Gabriel Fernández, el esposo de Lydia Vasilieva, quien resultó ser una espía rusa en territorio mexicano, no podía creer su suerte. Sin saberlo ni siquiera sospecharlo, descubrió que su mujer era una agente “informal” de la KGB. Gabriel viajó, como en varias ocasiones anteriores, a la oficina de Washington de la empresa transnacional de software donde trabajaba. Esta vez, sin embargo, cuando presentó su pasaporte y visa al agente migratorio del aeropuerto de Dulles, en lugar de permitirle pasar y dirigirse a su hotel, el agente retuvo sus papeles y le pidió amablemente que lo siguiera.
Lo condujo a una pequeña sala donde había al menos una docena de personas que, como él, tenían cara de sorpresa.
—Por favor, espere aquí —le dijo, señalando una butaca de plástico.
Gabriel le preguntó si todo estaba bien y si el trámite tardaría mucho, pues tenía una reunión de trabajo en tres horas.
—No lo sé, a veces es rápido; depende de muchas cosas —le contestó el oficial—. De cualquier forma, su teléfono celular no tiene señal aquí y está prohibido tomar fotografías y vídeo —le advirtió antes de marcharse.
Gabriel se dirigió al hombre que estaba sentado junto a él para preguntarle si sabía por qué estaban allí. Este le respondió que tenía un homónimo español que había llegado el mismo día y que tenía una ficha de Interpol por haber sido terrorista de ETA. Además, llevaba 24 horas retenido, ya que en Madrid era día feriado y nadie había podido confirmar su identidad desde su país. Tendría que esperar hasta que volvieran al trabajo y aclararan que no era el buscado. Gabriel se preocupó. Su nombre era tan común como su fecha de nacimiento. ¿Lo harían esperar tanto tiempo?
Mientras él permanecía en un cuarto de interrogación, donde revisaban detalladamente el contenido de su laptop, celular y Kindle, en la Ciudad de México, la rusa Lydia Vasilieva instalaba Telegram en un teléfono nuevo que había comprado en el mercado negro. Siguiendo las instrucciones encontradas en un compartimento secreto dentro del cajón de un clóset en su casa, buscó y escribió a la usuaria Anna Valerevna.
—¿Qué ropa tenía puesta hoy? —le inquirió su contraparte.

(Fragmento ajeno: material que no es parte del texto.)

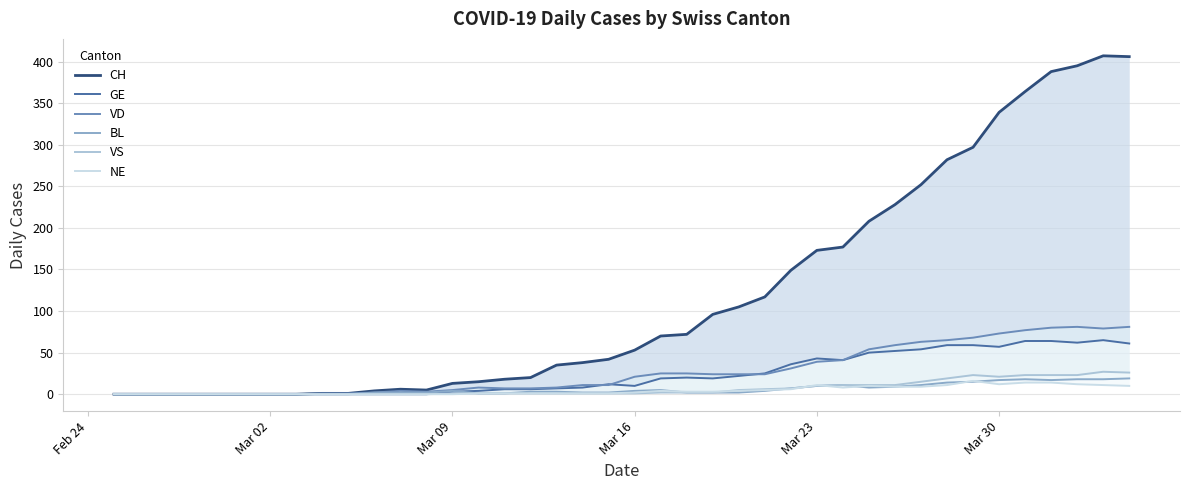

How many distinct data groups are displayed?

6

Lydia recordó el conjunto de medias negras, falda negra y blusa blanca de seda que portaba la guapa violinista Iryina Tredechenko, y respondió. Hubo un par de minutos de silencio, hasta que vibró el nuevo aparato.
—Seré tu тренер (handler o guía), y deberás referirte a mí siempre con el nombre de Anna —indicó el mensaje.
Lydia Vasilieva contestó afirmativamente. Su guía le dio instrucciones claras:
—Jamás uses el wifi de tu casa o de la oficina; siempre utiliza el saldo de prepago.
—¿Qué está pasando? —preguntó Lydia, alarmada.
—Imagino que la contrainteligencia nos ha descubierto y es probable que estemos en peligro, pues, al no ser parte del cuerpo diplomático, no contamos con inmunidad. Sigue el protocolo de emergencia. Ve por tu caja de seguridad en el WTC. Ahí debes tener un pasaporte y una identidad nueva, dinero, un arma y un teléfono celular con perfiles de redes sociales que incluyan tus fotografías de hace más de una década —le indicó Anna, sin saber que Lydia ya estaba tocando la llave de seguridad escondida en la espaldilla de su brasier.
En ese momento, el teléfono habitual de Lydia se activó con un tono específico, inconfundible. Había recibido un mensaje:
—Soy Calvo. Tenga cuidado. Su esposo está retenido en migración de los EE. UU. Creo que tenemos una rata que está proporcionando nuestros datos. No confíe en nadie ni siga instrucciones fuera del protocolo. Probablemente intentarán contactarla y hacerse pasar por uno de nosotros.
¡Maldita sea! ¿Ahora a quién de los dos debería hacerle caso?